Though he had moved to Washington, D.C., in 1968 to take up a position at the Corcoran College of Art and Design, Christenberry returned every year to rural Alabama, where he had spent his summers as a child. It was a pilgrimage he made for decades. There, he photographed the house — which he later learned was once a one-room schoolhouse — along with small churches and roadside businesses, as they changed with age.
“I’d go into that landscape, what I call the landscape of my childhood, and make these snapshots,” he told NPR. “Never did I dream that years later the world of fine art photography would see something in these.”
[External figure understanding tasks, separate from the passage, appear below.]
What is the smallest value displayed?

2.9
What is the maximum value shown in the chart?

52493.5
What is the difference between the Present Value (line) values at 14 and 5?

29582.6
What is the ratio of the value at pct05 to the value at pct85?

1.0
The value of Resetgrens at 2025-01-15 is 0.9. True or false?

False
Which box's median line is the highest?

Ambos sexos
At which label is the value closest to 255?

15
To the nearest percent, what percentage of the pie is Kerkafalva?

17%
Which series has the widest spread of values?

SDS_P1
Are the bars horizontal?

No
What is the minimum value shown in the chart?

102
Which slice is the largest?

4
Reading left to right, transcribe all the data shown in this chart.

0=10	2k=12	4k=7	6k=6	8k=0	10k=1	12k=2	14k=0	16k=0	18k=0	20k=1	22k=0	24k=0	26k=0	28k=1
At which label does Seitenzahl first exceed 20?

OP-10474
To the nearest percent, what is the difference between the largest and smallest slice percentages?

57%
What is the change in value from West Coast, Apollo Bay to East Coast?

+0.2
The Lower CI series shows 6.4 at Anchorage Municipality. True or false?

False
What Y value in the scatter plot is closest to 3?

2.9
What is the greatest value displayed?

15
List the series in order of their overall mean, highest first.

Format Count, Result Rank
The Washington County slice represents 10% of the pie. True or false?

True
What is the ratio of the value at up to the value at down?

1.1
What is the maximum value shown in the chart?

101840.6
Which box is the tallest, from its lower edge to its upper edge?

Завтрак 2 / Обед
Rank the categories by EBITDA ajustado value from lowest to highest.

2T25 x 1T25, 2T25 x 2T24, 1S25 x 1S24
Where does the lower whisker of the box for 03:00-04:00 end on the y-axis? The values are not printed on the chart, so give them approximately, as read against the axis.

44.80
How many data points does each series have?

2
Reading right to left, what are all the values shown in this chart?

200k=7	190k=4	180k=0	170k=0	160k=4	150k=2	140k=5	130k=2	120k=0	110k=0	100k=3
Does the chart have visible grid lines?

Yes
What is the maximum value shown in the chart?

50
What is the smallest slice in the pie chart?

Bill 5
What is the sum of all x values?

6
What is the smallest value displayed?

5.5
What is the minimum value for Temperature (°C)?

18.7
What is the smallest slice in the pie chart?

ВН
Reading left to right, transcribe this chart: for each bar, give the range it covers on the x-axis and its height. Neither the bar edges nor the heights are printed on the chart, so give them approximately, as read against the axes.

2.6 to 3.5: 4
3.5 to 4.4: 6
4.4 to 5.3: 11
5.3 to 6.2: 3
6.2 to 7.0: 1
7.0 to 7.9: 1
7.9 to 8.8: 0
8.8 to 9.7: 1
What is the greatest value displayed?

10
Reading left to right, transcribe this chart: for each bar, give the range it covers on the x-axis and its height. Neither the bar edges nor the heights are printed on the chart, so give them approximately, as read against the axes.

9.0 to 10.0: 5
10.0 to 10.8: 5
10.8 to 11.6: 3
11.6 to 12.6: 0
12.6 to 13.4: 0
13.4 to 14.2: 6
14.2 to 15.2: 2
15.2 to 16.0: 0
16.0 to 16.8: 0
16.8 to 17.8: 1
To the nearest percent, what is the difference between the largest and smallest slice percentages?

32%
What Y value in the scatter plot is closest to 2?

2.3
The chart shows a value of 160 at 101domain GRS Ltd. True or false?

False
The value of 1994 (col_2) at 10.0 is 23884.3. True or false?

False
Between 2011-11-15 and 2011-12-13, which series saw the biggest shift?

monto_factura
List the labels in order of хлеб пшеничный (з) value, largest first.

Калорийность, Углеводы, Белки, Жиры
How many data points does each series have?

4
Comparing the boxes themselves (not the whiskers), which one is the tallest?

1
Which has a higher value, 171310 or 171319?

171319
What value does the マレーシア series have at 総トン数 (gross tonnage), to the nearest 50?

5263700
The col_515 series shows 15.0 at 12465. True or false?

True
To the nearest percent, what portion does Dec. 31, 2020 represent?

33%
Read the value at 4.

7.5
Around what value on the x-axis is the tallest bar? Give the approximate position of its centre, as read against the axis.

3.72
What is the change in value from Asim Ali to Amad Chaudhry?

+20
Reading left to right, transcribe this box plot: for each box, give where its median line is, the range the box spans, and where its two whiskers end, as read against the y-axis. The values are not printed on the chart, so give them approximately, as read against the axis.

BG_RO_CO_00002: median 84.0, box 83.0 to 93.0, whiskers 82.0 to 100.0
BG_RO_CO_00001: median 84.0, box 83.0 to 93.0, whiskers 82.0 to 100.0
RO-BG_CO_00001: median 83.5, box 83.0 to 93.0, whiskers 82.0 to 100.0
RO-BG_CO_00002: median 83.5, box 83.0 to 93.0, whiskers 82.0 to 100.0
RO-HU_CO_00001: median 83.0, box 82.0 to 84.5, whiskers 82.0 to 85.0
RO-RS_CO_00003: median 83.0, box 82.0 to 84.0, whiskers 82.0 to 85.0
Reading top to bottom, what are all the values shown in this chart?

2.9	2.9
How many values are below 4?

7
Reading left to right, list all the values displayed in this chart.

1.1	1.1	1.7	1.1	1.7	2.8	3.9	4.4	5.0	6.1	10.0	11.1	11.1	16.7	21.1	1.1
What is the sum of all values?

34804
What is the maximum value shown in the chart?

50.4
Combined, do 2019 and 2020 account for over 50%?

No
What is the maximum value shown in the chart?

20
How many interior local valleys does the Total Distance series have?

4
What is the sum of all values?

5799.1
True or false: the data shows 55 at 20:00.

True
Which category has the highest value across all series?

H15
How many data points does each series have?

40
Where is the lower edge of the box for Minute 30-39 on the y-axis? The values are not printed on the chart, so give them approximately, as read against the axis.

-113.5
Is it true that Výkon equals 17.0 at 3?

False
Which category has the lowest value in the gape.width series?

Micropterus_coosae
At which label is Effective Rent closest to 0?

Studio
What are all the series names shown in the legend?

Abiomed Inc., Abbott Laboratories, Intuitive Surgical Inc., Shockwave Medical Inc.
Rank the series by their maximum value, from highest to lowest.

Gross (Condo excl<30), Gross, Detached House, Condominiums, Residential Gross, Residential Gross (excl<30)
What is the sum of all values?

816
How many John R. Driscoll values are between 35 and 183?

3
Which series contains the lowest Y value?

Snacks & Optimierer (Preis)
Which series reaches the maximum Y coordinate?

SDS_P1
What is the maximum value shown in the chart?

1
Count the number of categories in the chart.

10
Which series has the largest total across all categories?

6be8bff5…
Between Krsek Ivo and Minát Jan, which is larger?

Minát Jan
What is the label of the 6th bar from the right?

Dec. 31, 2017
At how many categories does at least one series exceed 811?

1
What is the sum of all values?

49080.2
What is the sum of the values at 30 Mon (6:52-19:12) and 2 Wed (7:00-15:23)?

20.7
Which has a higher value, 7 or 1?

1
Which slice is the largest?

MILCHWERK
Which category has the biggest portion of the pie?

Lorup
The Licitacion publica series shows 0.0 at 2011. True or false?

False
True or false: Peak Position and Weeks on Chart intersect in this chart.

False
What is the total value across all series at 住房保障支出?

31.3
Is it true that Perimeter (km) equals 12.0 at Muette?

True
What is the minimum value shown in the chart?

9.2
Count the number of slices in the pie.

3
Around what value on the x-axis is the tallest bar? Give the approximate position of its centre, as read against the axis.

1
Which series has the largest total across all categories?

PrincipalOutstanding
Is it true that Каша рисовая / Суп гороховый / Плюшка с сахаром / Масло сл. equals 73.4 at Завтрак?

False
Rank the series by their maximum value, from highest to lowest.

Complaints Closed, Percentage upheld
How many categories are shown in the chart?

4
And the world of fine art did indeed take notice.
“What was really spectacular about [his work] is that he made that subject matter universal,” Margaret Lynne Ausfeld, senior curator of art at the Montgomery Museum of Fine Arts, told Tuscaloosa News. “When you look at his work, what you see is basically the transitory nature of our life and our world and how things are inevitably going to change over time.”
Christenberry, who also worked in abstract painting and sculpture, forged an enduring friendship early in his career with another photographer, Walker Evans. Evans’ Let Us Now Praise Famous Men, a book of photographs that recorded a trip he took with poet James Agee to Hale County, Ala., in 1936 — the year of Christenberry’s birth. After the two photographers met in the early 1960s, Walker’s work and advice helped shape Christenberry’s development.
“Walker was a great influence. We exchanged ideas until his death, and I like to think there was a lot of cross-influencing,” Christenberry told Afterimage magazine in 2005.
Yet, despite the fact they shared a subject at times, Christenberry said his relationship to Alabama was always different.
“His view was objective. My stance is very subjective,” he told the magazine. “The place is so much a part of me. I can’t escape it and have no desire to escape it. I continue to come to grips with it.”
And even as he won fellowships from the National Endowment for the Arts and the Guggenheim Memorial Foundation, Christenberry said the long-beating heart of his art remained the same.
“I don’t want my work to be thought of as maudlin or overly sentimental. It’s not. It’s a love affair — a lifetime of involvement with a place. The place is my muse.”